Treść zadania | Proszę skopiować bez zmian fragment pozycji od wiersza zawierającego „scientific name: Nicotiana obtusifolia” aż po wiersz zawierający „genus: Lophocampa”, oba włącznie. Obrazy należy pominąć w odpowiedzi.

Wybrane dane |

--- --- ---

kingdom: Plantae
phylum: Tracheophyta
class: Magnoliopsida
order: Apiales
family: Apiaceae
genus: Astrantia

--- --- ---

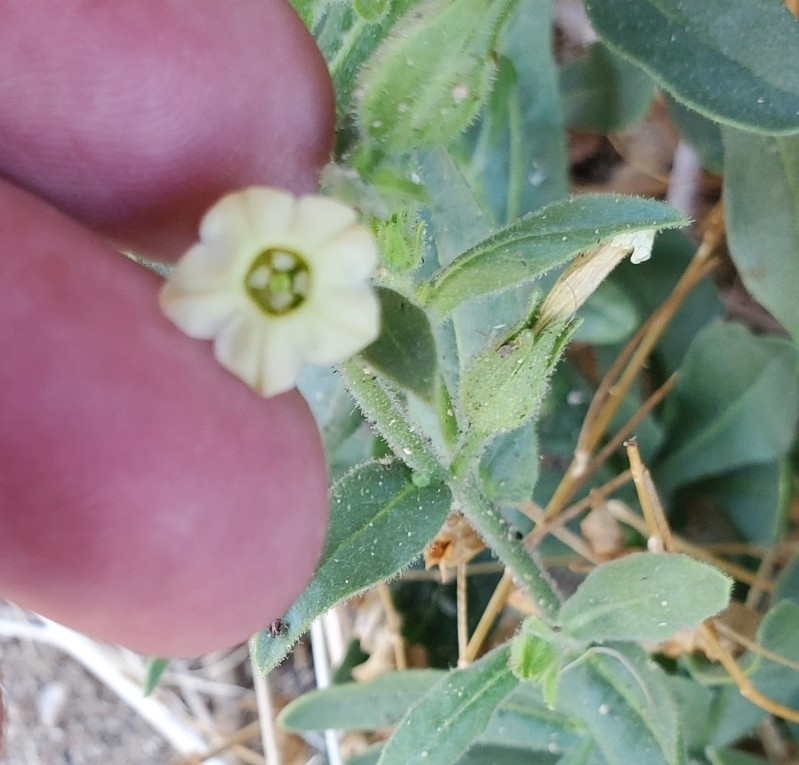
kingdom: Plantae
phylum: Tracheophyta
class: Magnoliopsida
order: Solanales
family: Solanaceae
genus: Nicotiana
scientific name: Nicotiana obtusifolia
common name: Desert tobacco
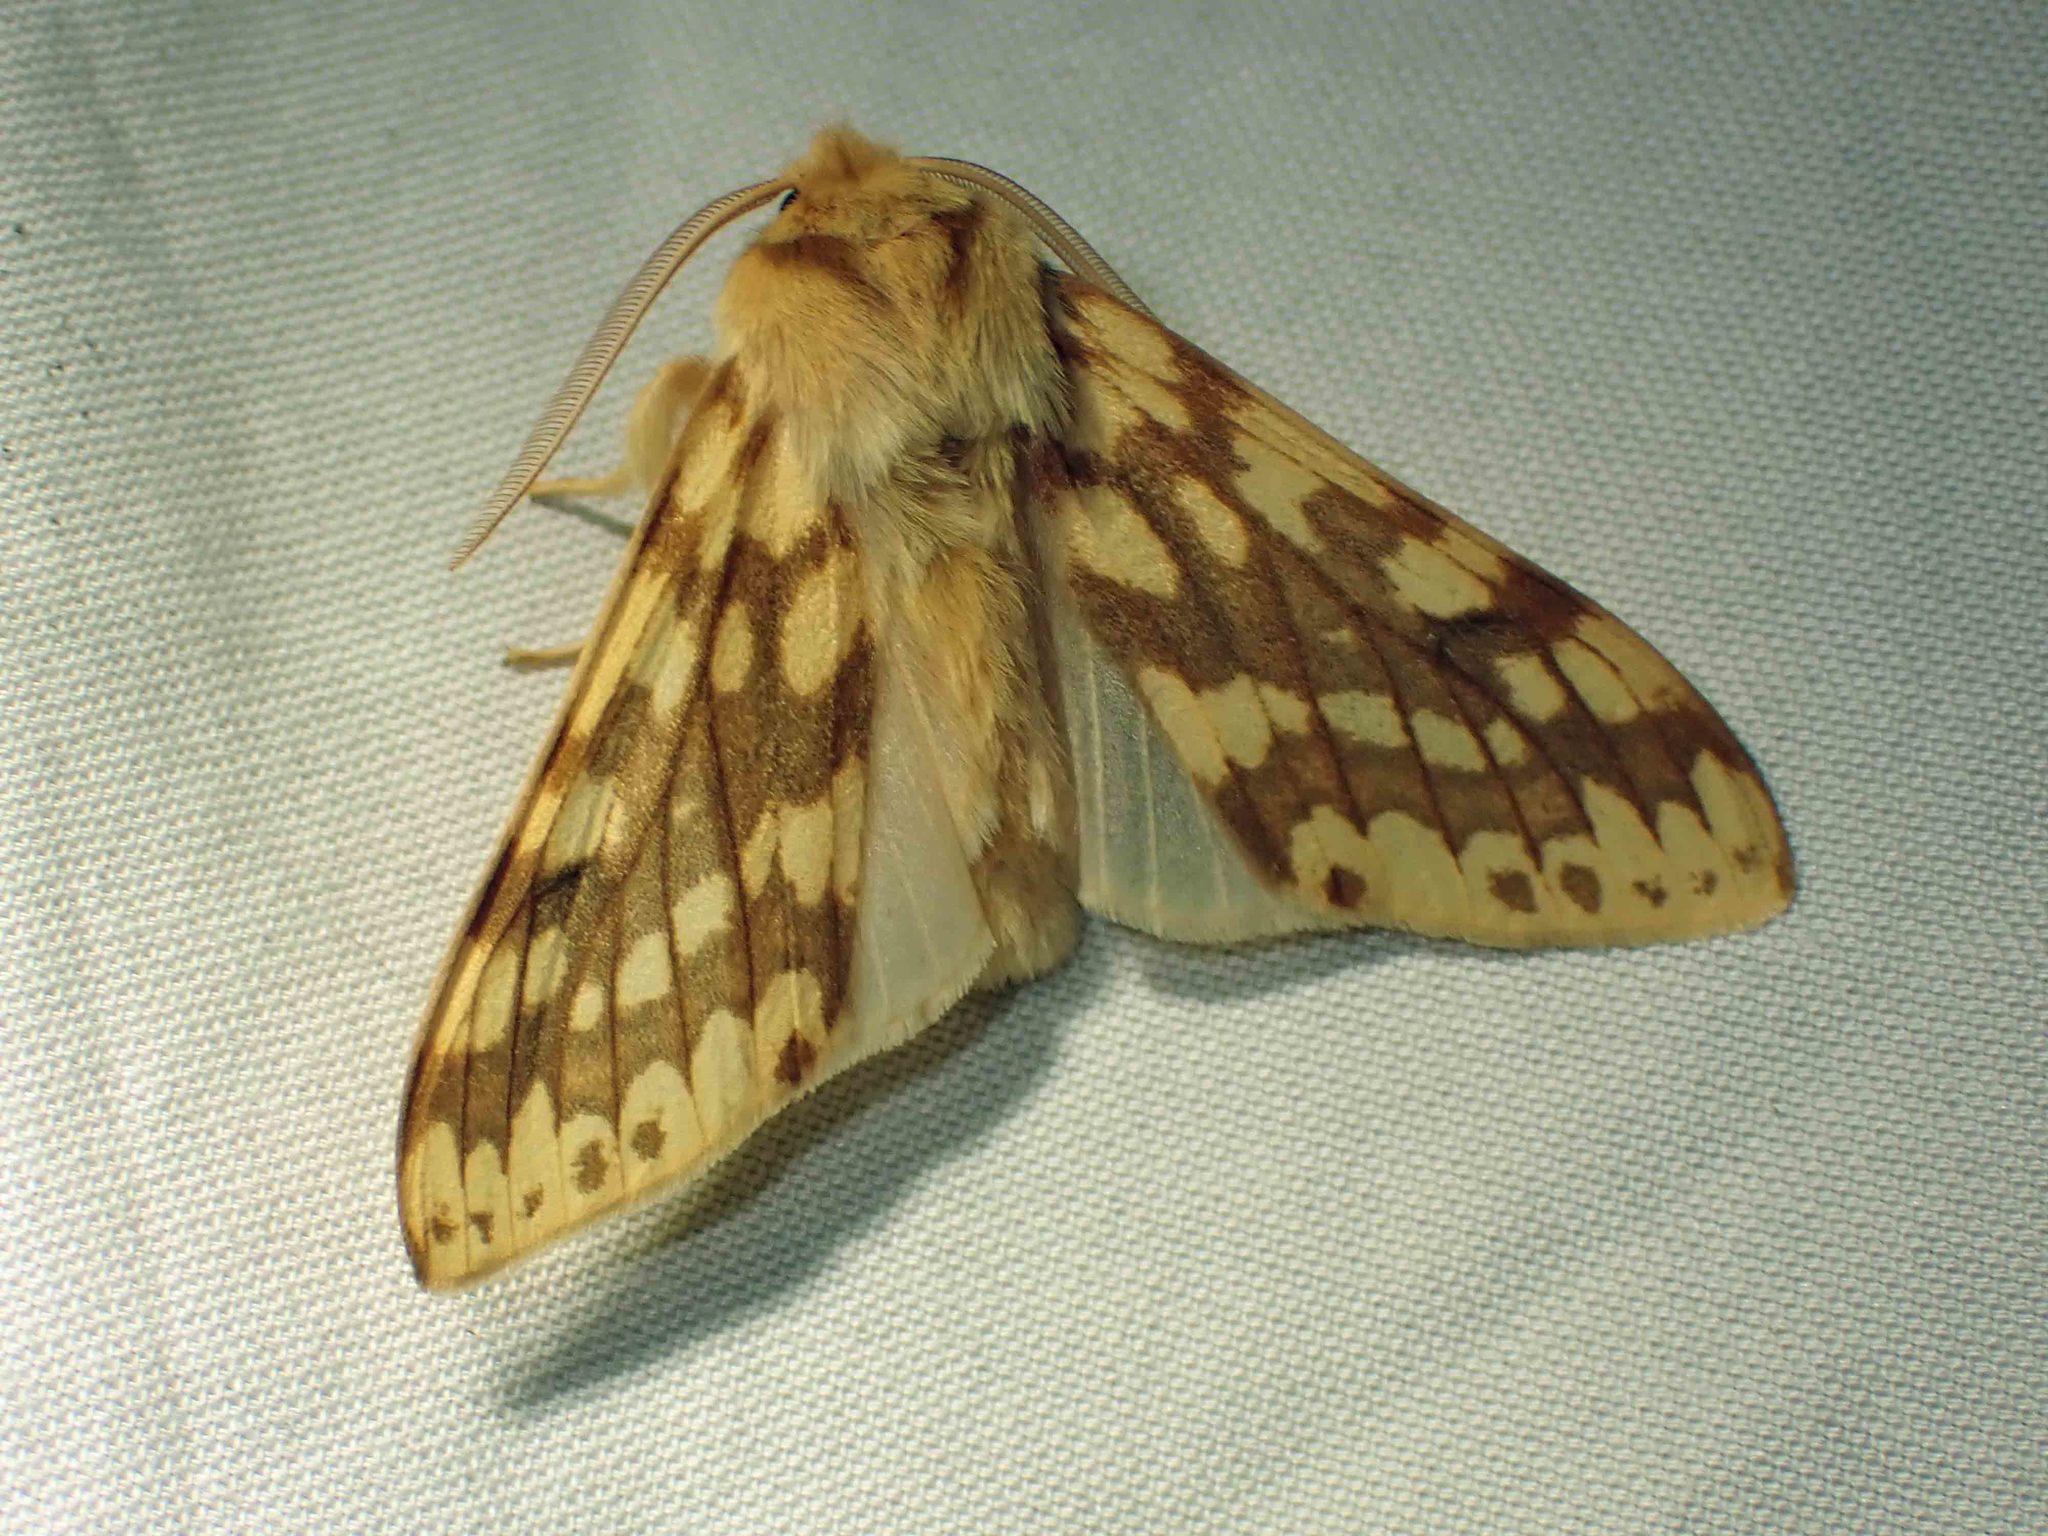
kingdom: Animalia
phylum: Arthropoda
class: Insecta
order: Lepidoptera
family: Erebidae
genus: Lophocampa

--- --- ---

Pełne rozwiązanie |
scientific name: Nicotiana obtusifolia
common name: Desert tobacco
kingdom: Animalia
phylum: Arthropoda
class: Insecta
order: Lepidoptera
family: Erebidae
genus: Lophocampa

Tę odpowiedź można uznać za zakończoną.